The threshold of three female directors is a means to an end – more diverse boards. According to our review of related research, there must be at least three female directors on a board for women to participate fully and effectively. A 2006 study by Kramer, Konrad and Erkut shows that when a board has just one woman, other directors may see her as a token female or stereotype her opinions as representing those of all women. The research also shows that when two women serve on a board, these effects generally persist but to a lesser degree.
However, when three or more women sit on a board, the other directors see the women as individuals with their own views and personalities. Gender is no longer a barrier to acceptance or to the ability to contribute to board deliberations. As a result, female directors can have a much greater impact on boardroom dynamics and discussions.
And female directors do make a difference. A 2011 study by Catalyst provides further evidence that greater representation of women on boards can effect positive change across companies. Results of the study showed that Fortune 500 companies with three or more women on their boards significantly outperformed those with no female directors four out of five years between 2004 and 2008.
Teachers’ does not believe companies would have trouble finding three women to serve as directors. There are several databases in Canada that provide access to a large number of qualified females. Our experience suggests that boards can overcome this challenge by reassessing their search, evaluation and selection process to ensure it is sufficiently broad and deep enough to expand the pool of director candidates.
Teachers’ also proposed that boards maintain a high level of transparency in the director recruitment process. This will mitigate the risks of tokenism that are often associated with setting minimum targets.
Furthermore, companies should be required to disclose their board evaluation and director selection practices annually.
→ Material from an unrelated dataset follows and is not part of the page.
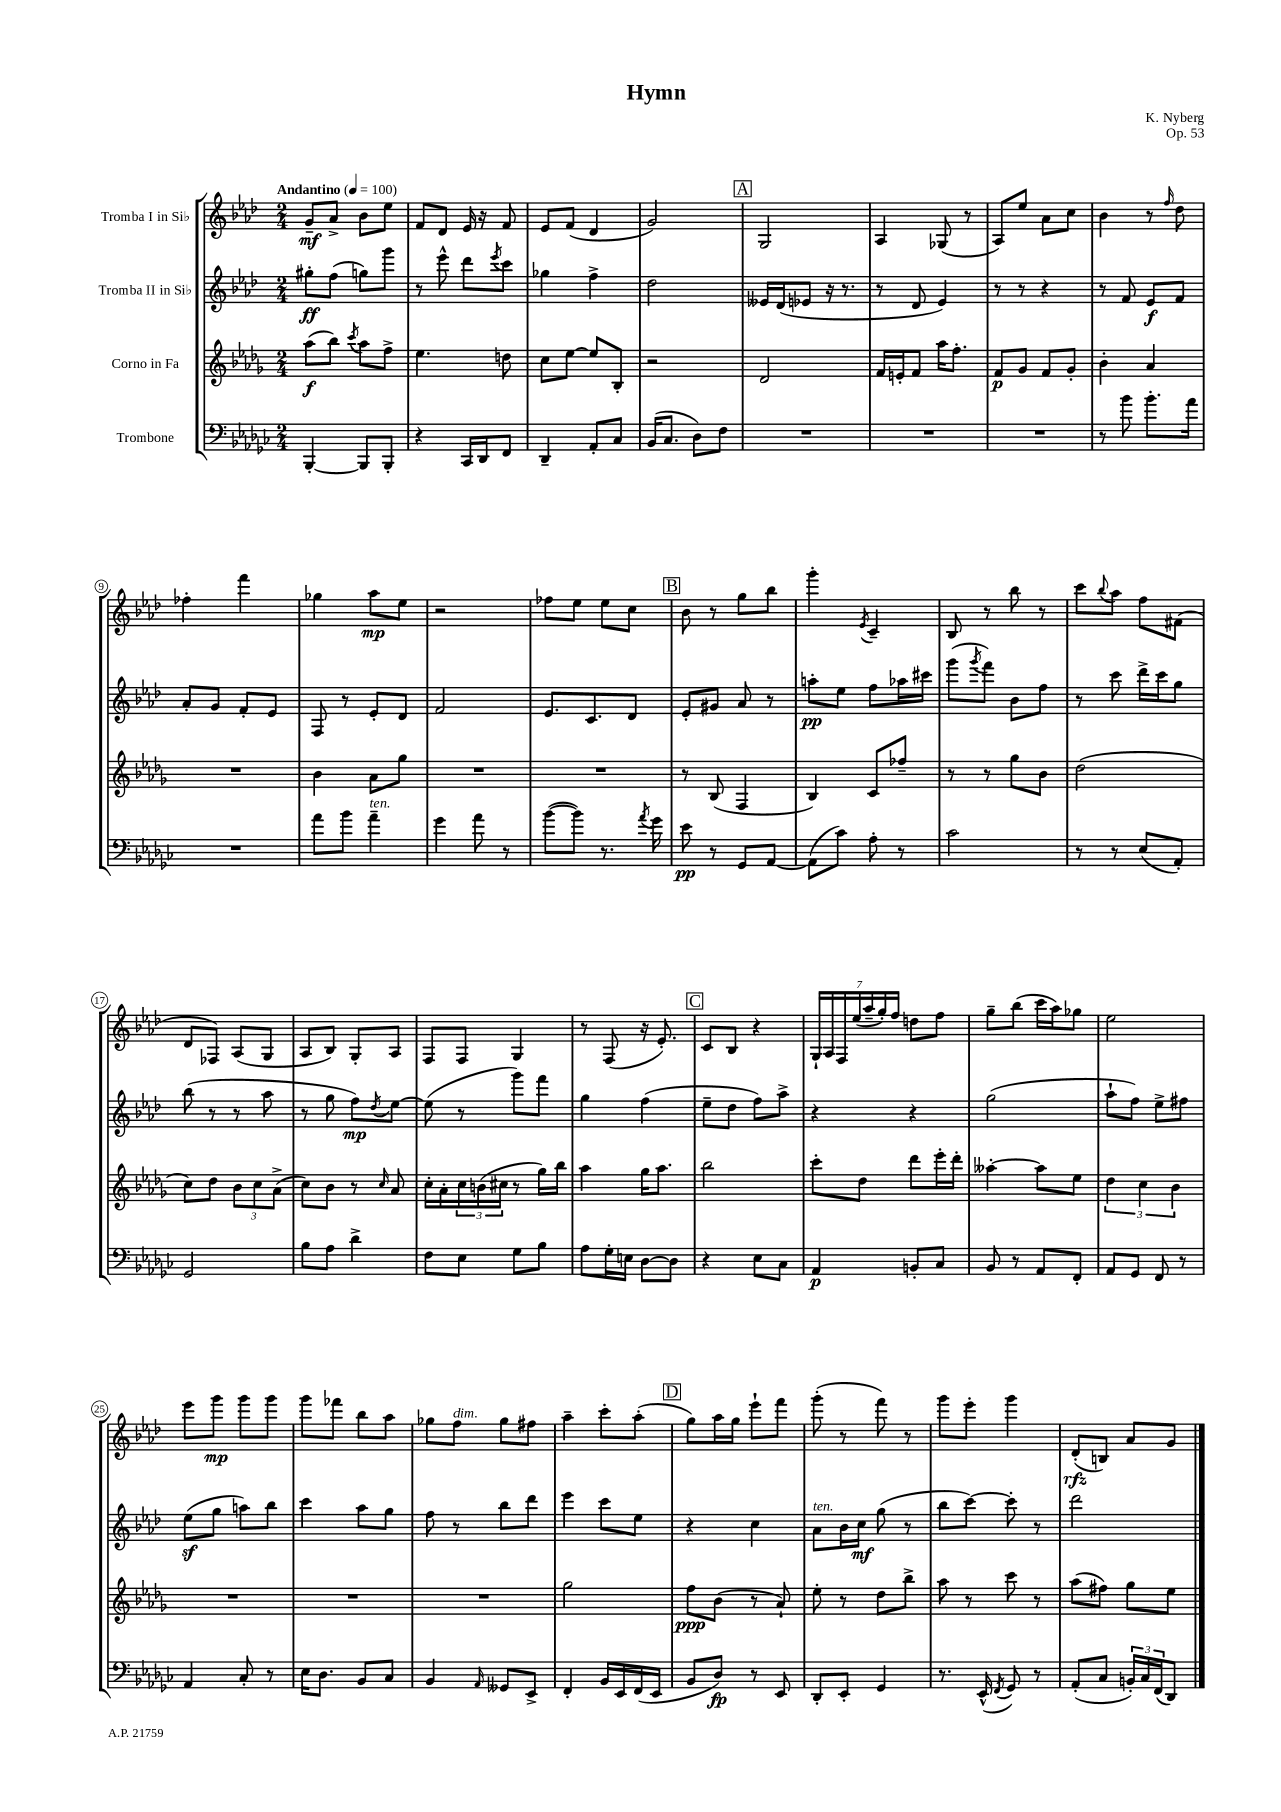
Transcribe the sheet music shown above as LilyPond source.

This would allow their shareholders to evaluate the breadth and depth of the processes and the extent to which diversity is considered part of the recruitment process for board members.
Diversity is an important factor in creating effective boards that deliver and sustain value. And it is time for an approach that will have a more immediate and profound impact on Canadian boards. In our view, establishing a minimum threshold of three women directors as a requirement for TSX listing is the best way to increase the participation of women on boards, a catalyst that Teachers’ believes will result in more diverse and, therefore, more effective boards and organizations.